William J. O’Malley, The Voice of Blood, 43-46
Escalon, 1977: Being Patriots
In the plush neighborhood of Escalon, a flyer circulates throughout the summer: Be a Patrior, Kill a Priest.
In July, the White Warriors Union, a right-wing death squad, sends this note:
All Jesuits without exception must leave the country forever within thirty days… If our order is not obeyed within the indicated time, the immediate and systematic execution of those Jesuits who remain in the country will proceed until we have finished with all of them.
Robert Armstrong and Janet Shenk, El Salvador: The Face of Revolution, 94
Throughout Latin American, the 1960s brought tremendous changes within the church. For centuries the Catholic Church had sided with the wealthy against the poor. The church blessed the theft of lands and perpetuated the miserable conditions of the indigenous, saying that God meant them to be poor but they would get their reward in heaven.
There were, of course, some notable exceptions to this trend, including Bartolome de Las Casas and Bishop Antonio Valdivieso, both of whom defended the indigenous and Father Miguel Hidalgo, who was a leader in the Mexican independence movement. But for the most part, the institutional church was one of the main forms of cultural invasion in Latin America that stripped the native population of their gods, their dignity, and their very lives.
In 1963, after the second Vatican Council met, Pope John XXIII wrote an encyclical entitled Pacem in Terris (Peace on Earth) that led the way for priests, nuns, and lay leaders to see organizing for justice as a fundamental tenet of the Christian fait. The 1968 conference of Latin American bishops in Medellin, Colombia, further confirmed this direction, and the movement known as liberation theology began.
One of the great decisions of the conference was that the church would “make a preferential option for the poor”: the church would actively take the side of the poor and begin to view the world from their perspective.
In Latin America, priests and nuns left the safe confines of rectories and convents to actually live with the poor. They realized the daily injustices and indignities suffered by the poor at the hands of the rich. They read the Bible as a group and discovered together that God did not intend people to live in humiliating poverty.

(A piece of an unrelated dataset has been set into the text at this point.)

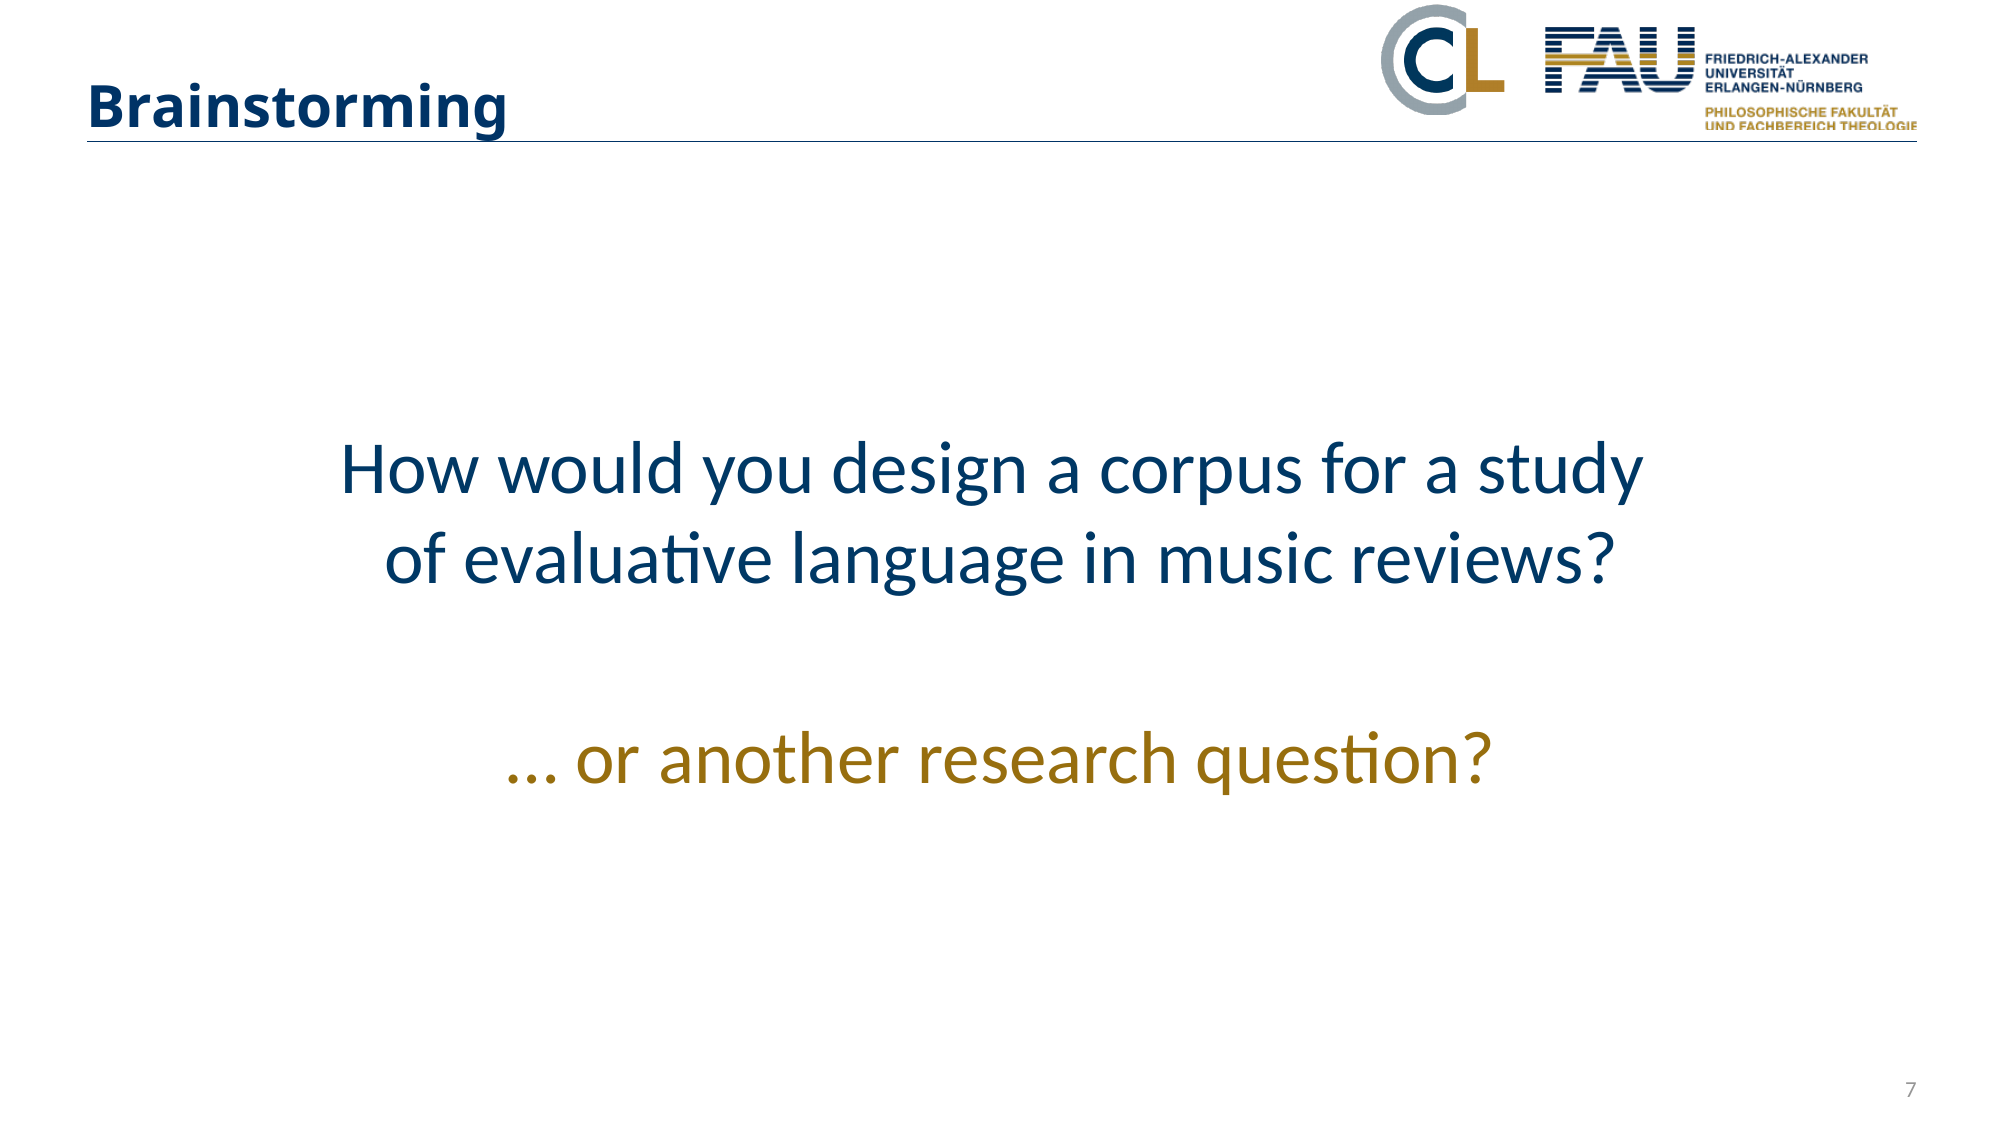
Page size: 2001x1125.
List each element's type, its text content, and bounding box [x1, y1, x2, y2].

slide_number 7 [1818, 1051, 1917, 1125]
list How would you design a corpus for a study of evaluative language in music reviews? … or another research question? [86, 165, 1917, 1052]
title Brainstorming [86, 20, 1354, 139]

All God’s children deserved basic human rights of food, clothing, shelter, and access to the land. The church began organizing cooperatives so that small farmers could get higher prices for their goods, helped organize land take-overs because the children of the campesinos were dying while the rich were growing weeds on their vacant land, and supported unions demanding better wages and working conditions.
All these actions were so threatening to those in power that the church itself became the target of repression. Catechists, priests, and nuns were kidnapped, tortured, and killed. The powerful considered the Bible a “subversive document.”